Trudeau lamented, “we can’t actually make the case that democracy is better for the world, that our Western civilization in all its forms is better, if it’s reliant on authoritarian dictatorships.”
He offered Canada as the perfect economic alternative to Russia and China.
“That’s where Canada comes in, right, where we actually have the kinds of resources that you find in a Russia or a China but we have labor standards, we have environmental standards, we have democracy, we have human rights, we recognize our challenges and mistakes and we work to tackle them,” he said, “we have freedom of expression and political freedoms that actually make us more reliable, more robust, more resilient as trading partners.”
While Canada has long enjoyed a far superior reputation on human rights than dictatorships like Canada or Russia, Trudeau’s leadership significantly jeopardized it at the beginning of this year with its reaction to the “Freedom Convoy,” a series of peaceful protests against Trudeau’s civil rights violations tied to Chinese coronavirus response. The Freedom Convoy protesters, largely truckers who parked their vehicles in Ottawa as a form of protest, demanded an end to “vaccine passports” trapping those who did not receive doses of coronavirus vaccine products in the country, pandemic-related lockdowns, mask mandates, and other civil rights abuses.
Trudeau regularly justified the deprivation of rights of those who did not choose to inject themselves with coronavirus vaccination products, referring to them as racist and sexist.
“They don’t believe in science/progress and are very often misogynistic and racist,” Trudeau said of those who chose against the vaccine products last year.
Trudeau’s government shut down the Freedom Convoy protests violently, at one point trampling an indigenous elder with a police horse. The Freedom Convoy fiasco resulted in nations such as China and El Salvador mocking Trudeau for claiming to support democracy.

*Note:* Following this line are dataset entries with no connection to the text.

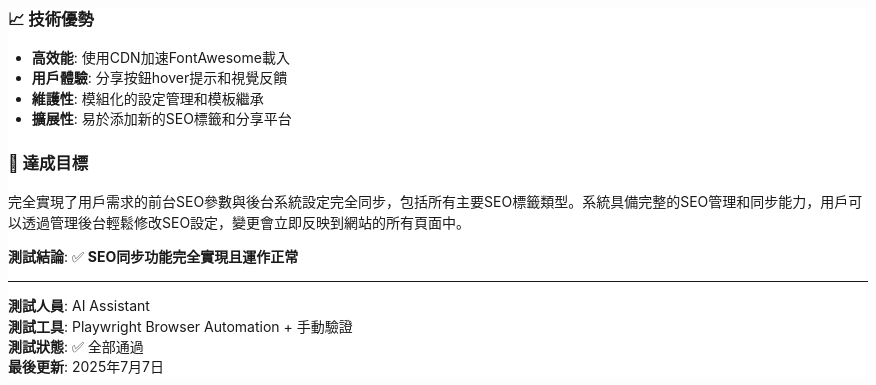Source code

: ### 📈 技術優勢
- **高效能**: 使用CDN加速FontAwesome載入
- **用戶體驗**: 分享按鈕hover提示和視覺反饋
- **維護性**: 模組化的設定管理和模板繼承
- **擴展性**: 易於添加新的SEO標籤和分享平台

### 🎯 達成目標
完全實現了用戶需求的前台SEO參數與後台系統設定完全同步，包括所有主要SEO標籤類型。系統具備完整的SEO管理和同步能力，用戶可以透過管理後台輕鬆修改SEO設定，變更會立即反映到網站的所有頁面中。

**測試結論**: ✅ **SEO同步功能完全實現且運作正常**

---

**測試人員**: AI Assistant  
**測試工具**: Playwright Browser Automation + 手動驗證  
**測試狀態**: ✅ 全部通過  
**最後更新**: 2025年7月7日 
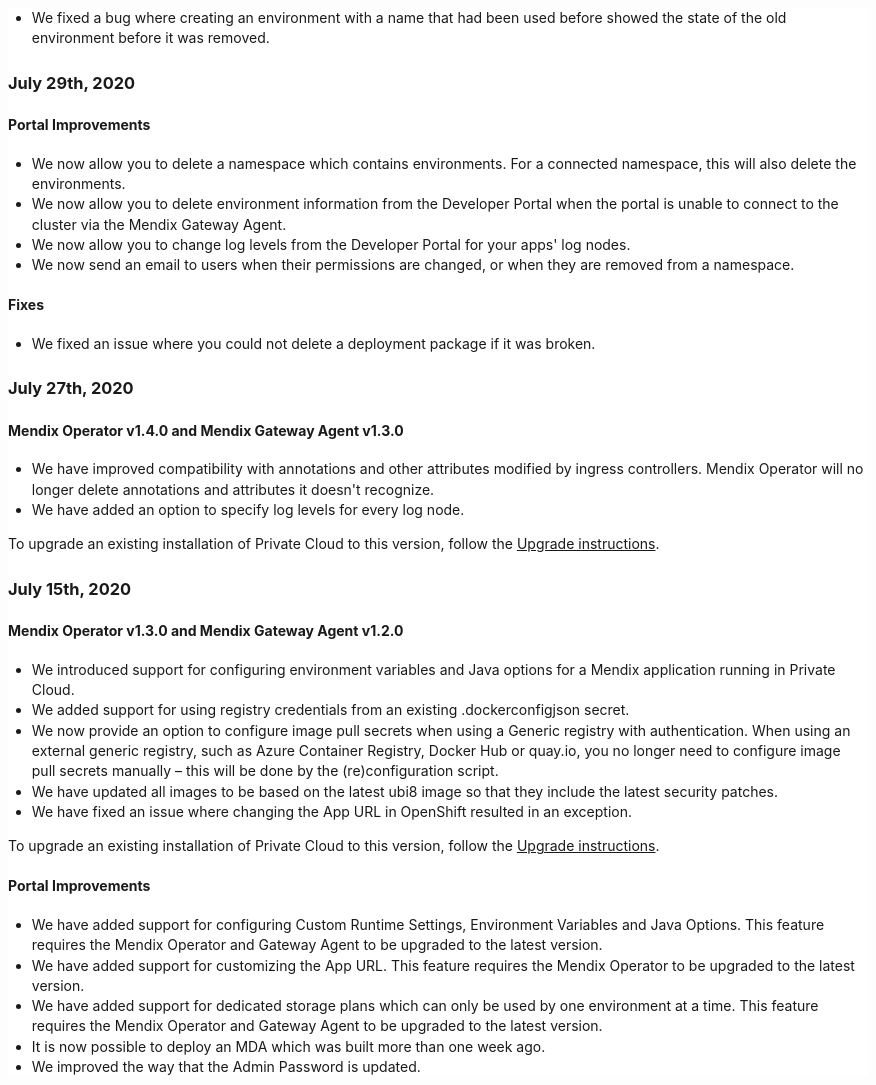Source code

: * We fixed a bug where creating an environment with a name that had been used before showed the state of the old environment before it was removed.

### July 29th, 2020

#### Portal Improvements

* We now allow you to delete a namespace which contains environments. For a connected namespace, this will also delete the environments.
* We now allow you to delete environment information from the Developer Portal when the portal is unable to connect to the cluster via the Mendix Gateway Agent.
* We now allow you to change log levels from the Developer Portal for your apps' log nodes.
* We now send an email to users when their permissions are changed, or when they are removed from a namespace.

#### Fixes

* We fixed an issue where you could not delete a deployment package if it was broken.

### July 27th, 2020

#### Mendix Operator v1.4.0 and Mendix Gateway Agent v1.3.0

* We have improved compatibility with annotations and other attributes modified by ingress controllers. Mendix Operator will no longer delete annotations and attributes it doesn't recognize.
* We have added an option to specify log levels for every log node.

To upgrade an existing installation of Private Cloud to this version, follow the [Upgrade instructions](/developerportal/deploy/private-cloud-upgrade-guide).

### July 15th, 2020

#### Mendix Operator v1.3.0 and Mendix Gateway Agent v1.2.0

* We introduced support for configuring environment variables and Java options for a Mendix application running in Private Cloud.
* We added support for using registry credentials from an existing .dockerconfigjson secret.
* We now provide an option to configure image pull secrets when using a Generic registry with authentication. When using an external generic registry, such as Azure Container Registry, Docker Hub or quay.io, you no longer need to configure image pull secrets manually – this will be done by the (re)configuration script.
* We have updated all images to be based on the latest ubi8 image so that they include the latest security patches.
* We have fixed an issue where changing the App URL in OpenShift resulted in an exception.

To upgrade an existing installation of Private Cloud to this version, follow the [Upgrade instructions](/developerportal/deploy/private-cloud-upgrade-guide).

#### Portal Improvements

* We have added support for configuring Custom Runtime Settings, Environment Variables and Java Options. This feature requires the Mendix Operator and Gateway Agent to be upgraded to the latest version.
* We have added support for customizing the App URL. This feature requires the Mendix Operator to be upgraded to the latest version.
* We have added support for dedicated storage plans which can only be used by one environment at a time. This feature requires the Mendix Operator and Gateway Agent to be upgraded to the latest version.
* It is now possible to deploy an MDA which was built more than one week ago.
* We improved the way that the Admin Password is updated.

Elsewhere in Tuesday’s conversation, Trudeau declared that China is “positioned to be the supplier of energy in a net-zero world” despite the economy being so reliant on domestic fossil fuel supplies and promised that Canada would stop emitting any carbon at all by 2050.
“We spent a lot of time talking about the imperative of fighting climate change, the challenge of fighting climate change, and it is only more recently that the opportunities we talked about that would come seven years ago we’re starting to see,” Trudeau argued, “as the world is shifting in a much stronger way as the positive feedback loops are kicking in as people are realizing … that shift is here and it’s coming.”